Additionally, Python's management of different types of dependencies is very weak, specifically with regard to setup.py and requirements.txt. npm has (among other things) very nice explicit concepts of development dependencies and regular dependencies, in addition to application shrink-wraps, which gives library maintainers very easy ways to split out different kinds of dependencies, or lock down all dependencies and subdependencies, using the same set of tools.

While I can say that the current version of pip, especially in conjunction with pip-tools, is significantly better than earlier iterations of Python packaging, I strongly hold that Python packaging is substantially worse than at least one other prominent example.

Interesting, I've never hit this and I though I've deployed some fairly complex apps, but you're right of course. The site-packages approach isn't great, and means you pretty much need virtualenv, especially on e.g. Debian where the system Python is really important (I do love virtualenvs, and for a workaround they're pretty solid). Nice to see npm has this pretty much baked in (is my understanding?).

And don't get me started on eggs. I guess the nice thing about Python is that the packaging genuinely seems to be improving year-to-year, although still limited by design decisions and backwards compatibility.
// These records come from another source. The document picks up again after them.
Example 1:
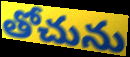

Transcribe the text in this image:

తోచును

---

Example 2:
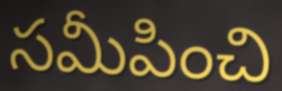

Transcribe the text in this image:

సమీపించి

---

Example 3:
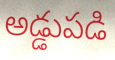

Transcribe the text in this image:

అడ్డుపడి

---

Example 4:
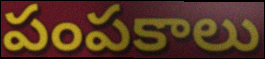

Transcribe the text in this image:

పంపకాలు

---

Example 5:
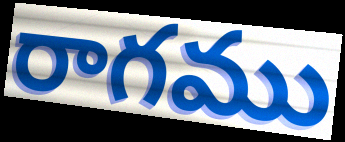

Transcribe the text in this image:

రాగముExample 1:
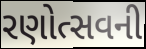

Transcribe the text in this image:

રણોત્સવની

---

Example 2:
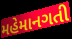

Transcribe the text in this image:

મહેમાનગતી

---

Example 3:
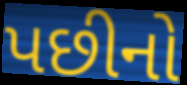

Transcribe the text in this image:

પછીનો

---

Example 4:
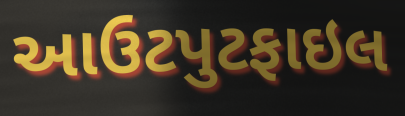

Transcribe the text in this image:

આઉટપુટફાઇલ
Anyway, thanks for this; I've had a pretty informative morning searching for "npm vs pip". I'm not a Javascript dev, and when I've tried to use it I've struggled with the sheer bloat, even e.g. npm vs bower. Even though I'm a bit jealous of npm now, I'll take pip over package management in the usual enterprise juggernauts (C, C#, Perl or Java) any day!
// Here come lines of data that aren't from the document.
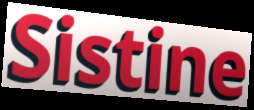
Sistine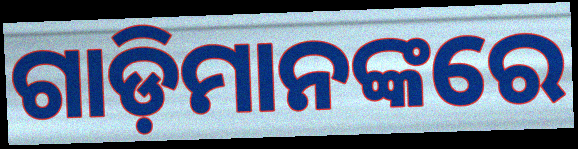
ଗାଡ଼ିମାନଙ୍କରେ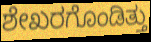
ಶೇಖರಗೊಂಡಿತ್ತುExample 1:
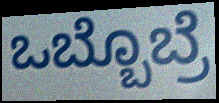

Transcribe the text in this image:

ಒಬ್ಬೊಬ್ರೆ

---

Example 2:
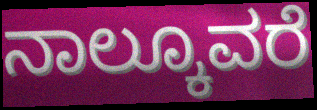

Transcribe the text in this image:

ನಾಲ್ಕೂವರೆ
npm has a feature that's broadly equivalent to virtualenvs, in that each directory is implicitly a virtualenv, and you use the packages installed in a given directory (or its ancestors). This is a bit less powerful than virtualenvs since it's tied to the directory structure, but in practice it ends up being really convenient for most use cases. Along those lines, there are also some cool affordances for managing dependencies – you can do e.g. "npm install --save <package>" to install a package and update the equivalent of setup.py with the new package, and it will automatically set that up with a semver range that matches the current stable release of that package.
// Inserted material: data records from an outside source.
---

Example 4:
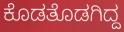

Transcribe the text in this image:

ಕೊಡತೊಡಗಿದ್ದ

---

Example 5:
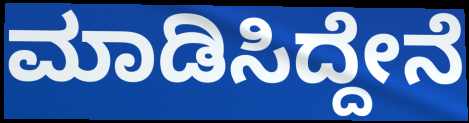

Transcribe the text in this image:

ಮಾಡಿಸಿದ್ದೇನೆ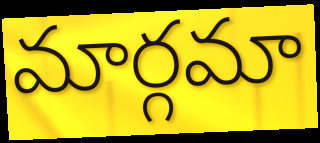
మార్గమాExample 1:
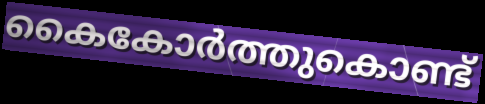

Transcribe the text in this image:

കൈകോർത്തുകൊണ്ട്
That's actually not what I'm talking about, though, since ultimately those are just DX conveniences. The big difference is that, by default, npm installs dependencies in a nested rather than a flat manner. This means that you can install "library A" and "library B", which both depend on "library C", without worrying about potential incompatibilities between the required versions of "library C". This isn't possible in Python; one consequence is that you see a bunch of libraries that vendor their own small subsets of six to avoid having potential dependency issues – you don't get this in the Node ecosystem, because you can just pull in that dependency and not worry about potential version conflicts.

All of this adds up to a much nicer experience when developing libraries.

Node is quite bad - it encourages a proliferation of small libraries and remove the needs to move the versions forward. This, in turn, leads to a wasteland of old, unsecure, dependencies in the long them.
Thank you! I definitely need to have a look at `pdr`, it looks very interesting.

`requirements.py` doesn't stand to be "the" universal solution to Python dependency problem. It's more like a sugar syntax for "simple" setups.

That's fair. If you could get installation via `setup_requires` to work, so people don't need a (soon to be out-of-date) copy of `requirements.py` in their repo, that'd be a win imo.